Tuesday, October 05, 2010

Vietnamese Summer Roll

The food challenge of the week was supposed to be Korean cold noodles. However, I couldn't find them at the Asian supermarket I was at, so I decided to make up for it by making hubby his favourite Vietnamese rolls. The rice paper were a little tricky to work with but the rolls turned out alright in the end. I also made the boo boo of mixing all the ingredients for the sauce into one bowl but it still tasted pretty good. :P

Recipe adapted from Squidoo.com:(makes 6 rolls)
Ingredients:
6 sheets rice paper
2 large leaves of green lettuce, cut into small pieces
3 ounces rice vermicelli, cooked
1/2 cup cilantro, chopped
12 mint leaves
9 large shrimps, cooked, peeled, deveined and cut in halfs

For the dipping sauce:
1 tablespoon fish sauce
3 tablespoons warm water
1 1/2 tablespoons fresh lime juice
3/4 clove garlic, minced
1 1/4 tablespoons white sugar
1/3 teaspoon garlic chili sauce (Chirashi)
2 3/4 tablespoons hoisin sauce
1 teaspoon finely chopped peanuts (I replaced the sugar and peanuts with 1 tablespoon of peanut butter)
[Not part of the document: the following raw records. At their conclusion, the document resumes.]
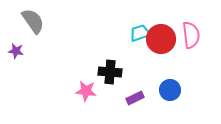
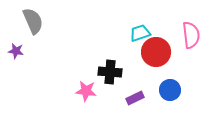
gray semicircle: rotated 12 degrees clockwise
red circle: moved 5 px left, 13 px down
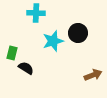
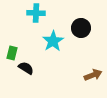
black circle: moved 3 px right, 5 px up
cyan star: rotated 15 degrees counterclockwise
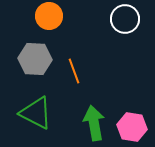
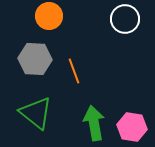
green triangle: rotated 12 degrees clockwise
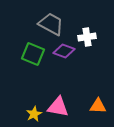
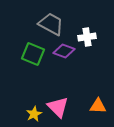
pink triangle: rotated 35 degrees clockwise
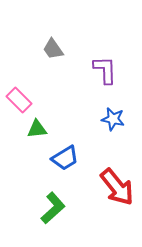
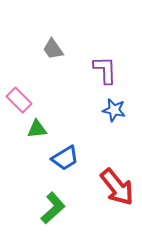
blue star: moved 1 px right, 9 px up
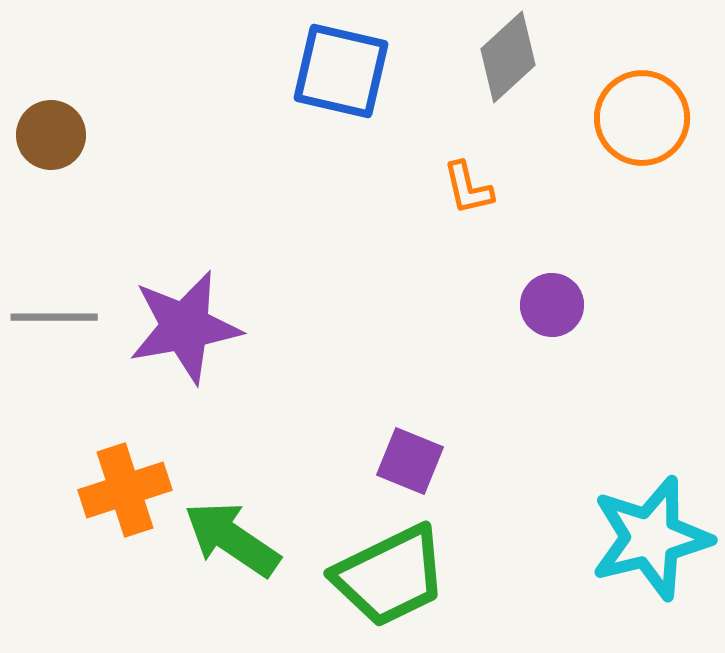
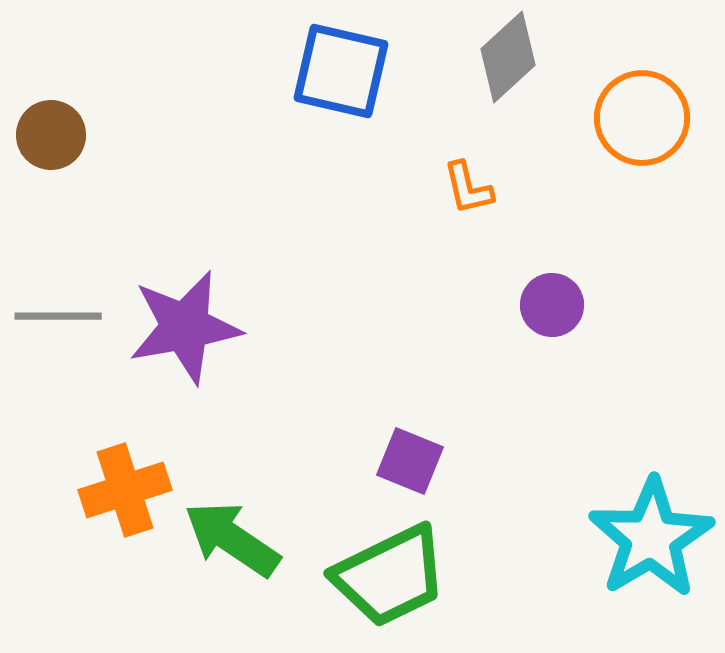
gray line: moved 4 px right, 1 px up
cyan star: rotated 17 degrees counterclockwise
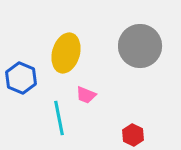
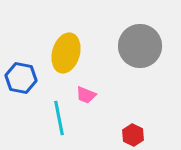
blue hexagon: rotated 12 degrees counterclockwise
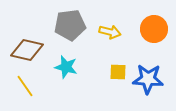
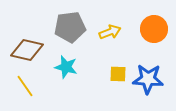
gray pentagon: moved 2 px down
yellow arrow: rotated 35 degrees counterclockwise
yellow square: moved 2 px down
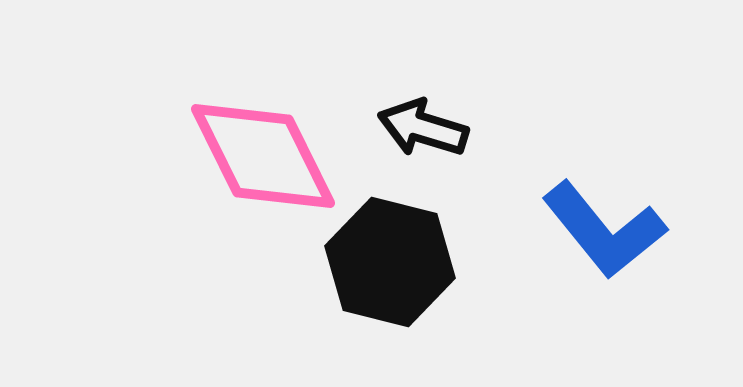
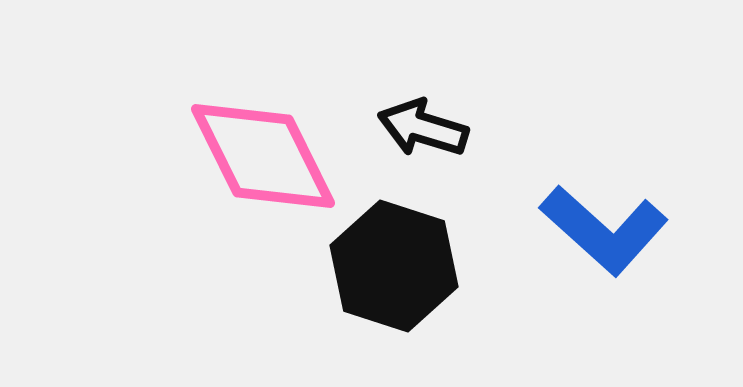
blue L-shape: rotated 9 degrees counterclockwise
black hexagon: moved 4 px right, 4 px down; rotated 4 degrees clockwise
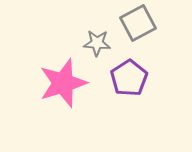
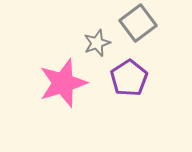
gray square: rotated 9 degrees counterclockwise
gray star: rotated 24 degrees counterclockwise
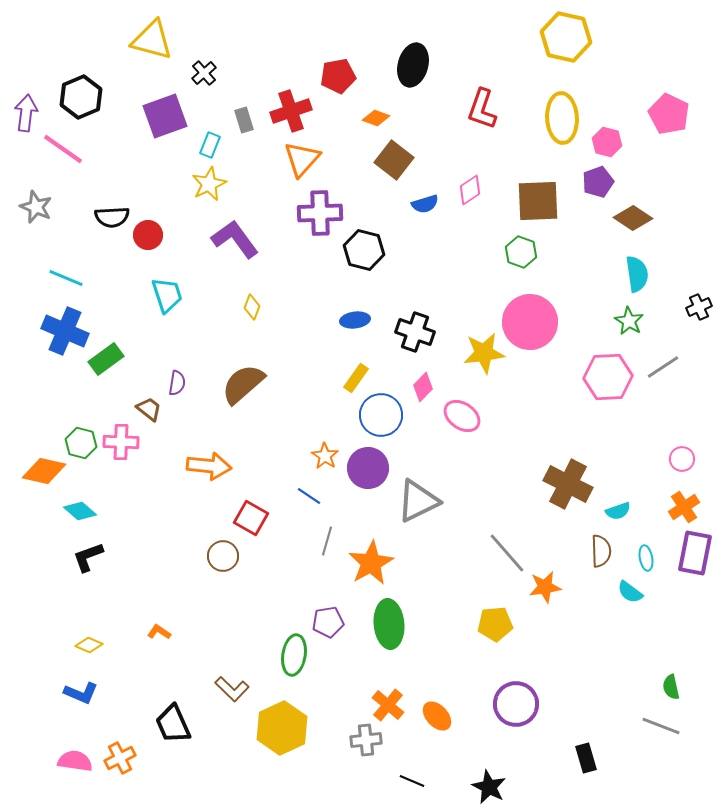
1. Bring the water to boil. Boil rice vermicelli 3 to 5 minutes, or until al dente, and drain.
2. Dip the rice paper in a large bow of warm water so it will become soft
3. Place the rice paper on a flat area, then stack small amount of lettuce, rice noddles, cilantro, mint leaves, and 3 haft shrimps
4. Roll the rice paper
5. In a small bowl, mix the fish sauce, water, lime juice, garlic, sugar and chili sauce together.
6. In another bowl, mix hoisin sauce, peanuts, and chilli sauce. Serve the rolls with these two sauce.

2 comments:

sugarlens said...

I make a different version of this myself with all kinds of veggies, meat, and mung bean noodles. Yum.

However, I like spring rolls far more than summer rolls. Deep fried is always better in my book.

knickknacks said...

I like all things deep fried too! :) But it creates such a mess in the kitchen!